What alby is, in plain English
alby is a QR-code-based photo and video sharing platform for weddings and events. You print one code (or a few — we won't gatekeep), put it on tables, in the order of service, on the bar, even in the toilets, wherever you'd like guests to find it. Guests scan it, add their photos and videos directly to your album, and that's it. No app to download. No account to create. No compression.
Your wedding photographer can even easily add their photos to it.
So you end up with a single, shared, full-quality album of your wedding day — including all the bits the official photographer didn't, couldn't, or wasn't there for.
We built it because we wanted it. We're a decade too late for our own wedding, but if you're reading this and you haven't got married yet: please. Don't make our mistake. Don't lose the dancefloor.
Frequently asked questions about wedding photo sharing
How do you collect photos from wedding guests? The traditional answer is "WhatsApp groups, hashtags, and hope". The modern answer is a shared QR code that anyone can scan to add their photos directly to one album. With alby, guests don't need to download anything or create an account — they just scan, upload, and the photos and/or videos arrive at full resolution.
Why don't WhatsApp groups work for wedding photo sharing? Three reasons. First, WhatsApp aggressively compresses images and videos, so you lose quality you can't get back. Second, group chats become noisy and old photos scroll out of reach within days. Third, most guests are lurkers — they'll watch the group but never actively post their own photos to it.
Do wedding guests need to download an app to share photos? No. Guests scan a QR code with their phone camera, which opens a web page where they upload photos and videos directly. No app, no account, no faff. This is the single biggest reason guest photo apps fail, anything that asks people to install software at a wedding is asking too much.
Are photos saved at full resolution? Yes. Photos and videos uploaded via alby are stored at the resolution they were taken in. No silent compression, no "we'll downsize this for you, you're welcome", no surprises a year later when you try to print one.
Is alby just for weddings? Weddings are where this hurts most for us, which is why we started there. But the same problem exists for any event where lots of people are taking photos and the host will never see most of them; birthdays, christenings, reunions, hen weekends, family holidays, funerals.
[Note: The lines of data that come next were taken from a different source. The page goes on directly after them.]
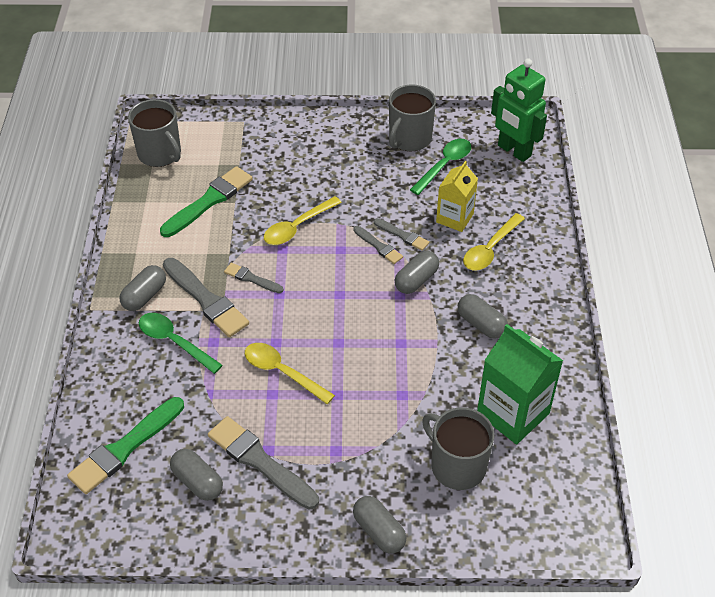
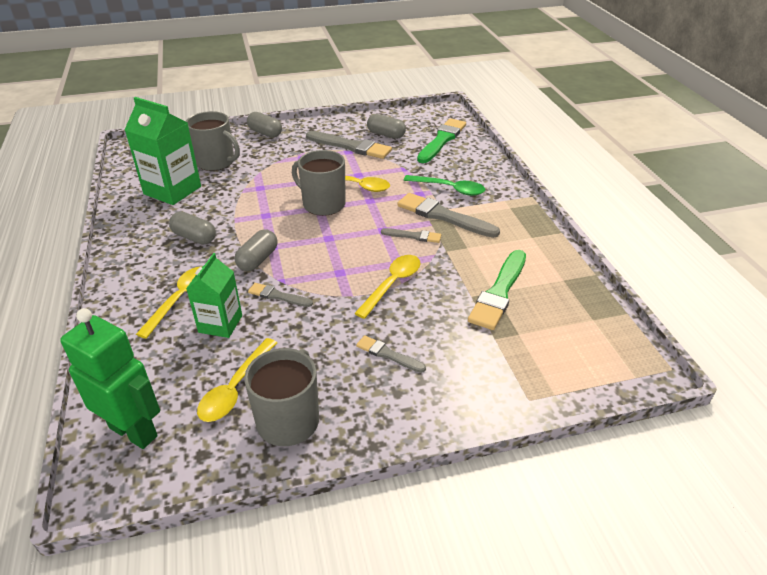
camera: 165 degrees right, 10 degrees down
grey capsule [119,265,166,311] -> none
grey mug [128,99,181,167] -> grey mug moved to [292,150,346,216]
grey brush [354,226,403,264] -> grey brush moved to [356,335,426,373]
green spoon [410,139,471,195] -> yellow spoon [197,338,277,422]
yellow carton [436,161,478,232] -> green carton [186,253,242,338]

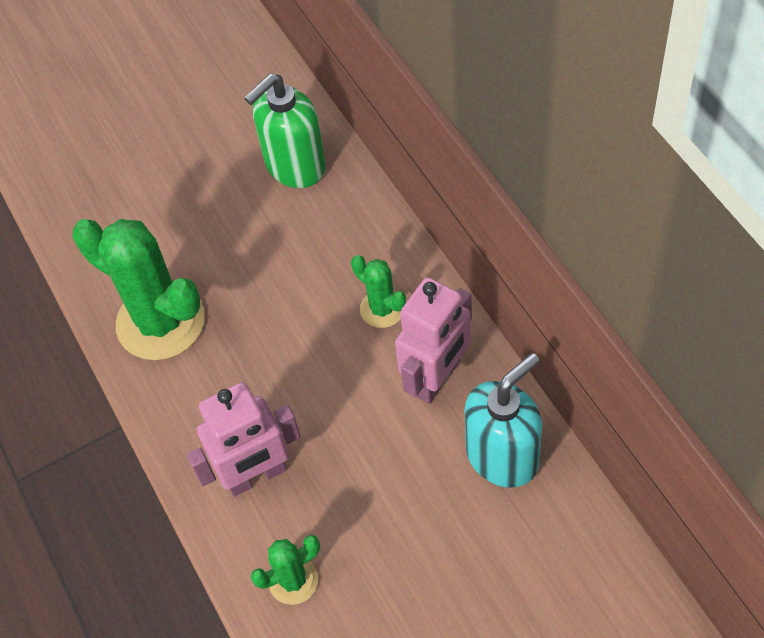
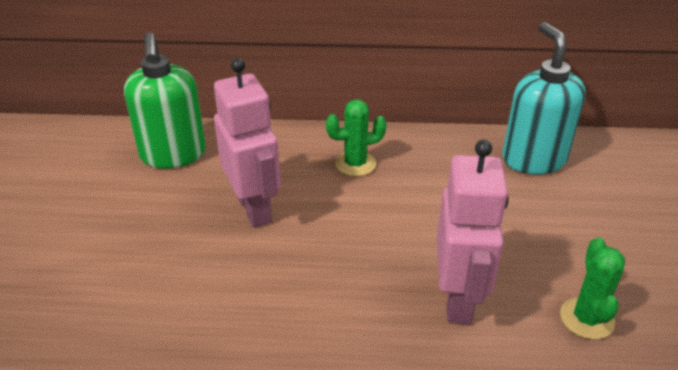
camera: 65 degrees left, 20 degrees down
green cactus [72,219,205,360] -> none
pink robot [395,277,472,404] -> pink robot moved to [214,58,281,228]

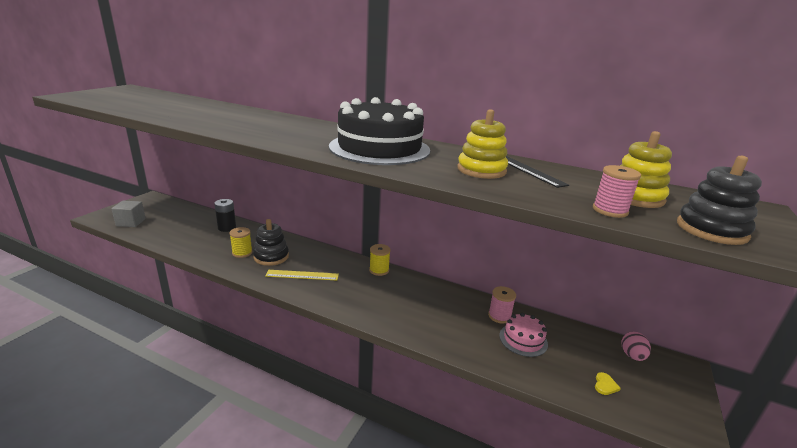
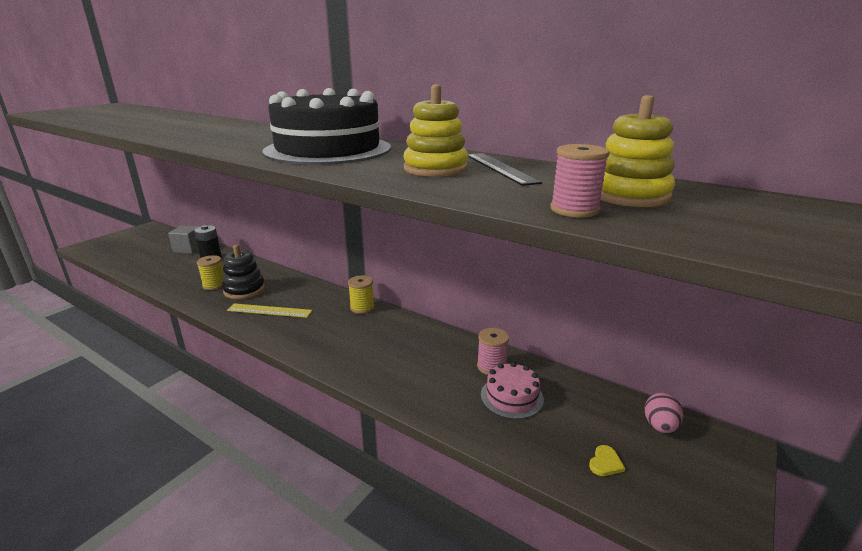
camera: 10 degrees right, 0 degrees up
grey cube [112,200,146,227] -> grey cube moved to [168,225,199,254]
black stacking toy [677,156,762,245] -> none

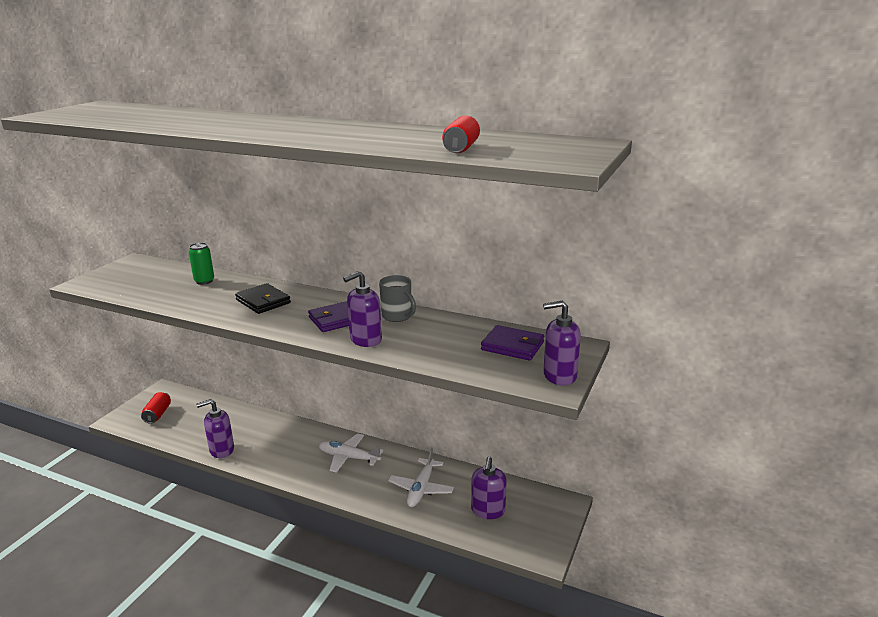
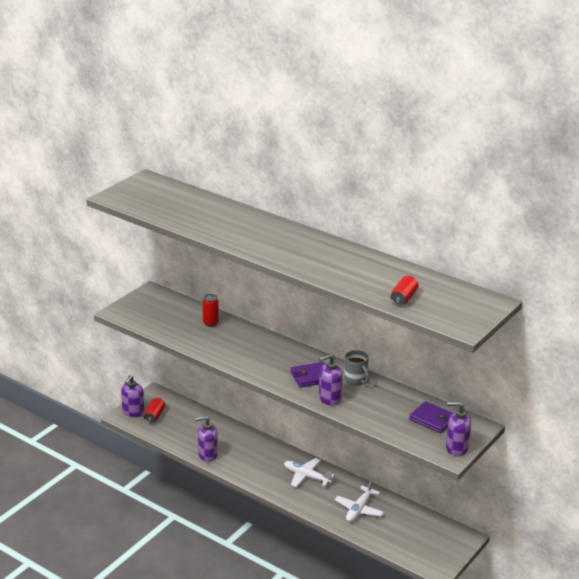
camera: 10 degrees right, 5 degrees up
green can [189,243,214,285] -> red can [203,294,219,327]
black wallet [235,283,291,314] -> none
purple soap dispenser [471,456,507,519] -> purple soap dispenser moved to [121,375,144,417]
The mechanism is the same.
When should you set up wedding photo sharing? A few weeks before the wedding is ideal. You'll want time to print your QR codes onto signs, table cards, the order of service, or wherever feels right. Setting it up early also means guests can add photos taken in the run-up; hen do, stag do, getting-ready morning, the rehearsal dinner, so the album becomes the whole story, not just the day itself.
What happens to the photos after the wedding? They stay yours. The album doesn't expire the way a Dropbox link does, and you can keep adding to it for as long as people are still finding photos at the back of their camera rolls — which, in our experience, is roughly forever.
If you take one thing from this: the photographer cannot be in two places at once, and they sometimes have to leave. Your guests are the rest of the photographer. You just have to give them somewhere to put the photos.
We wish someone had told us in 2015. Consider yourself told.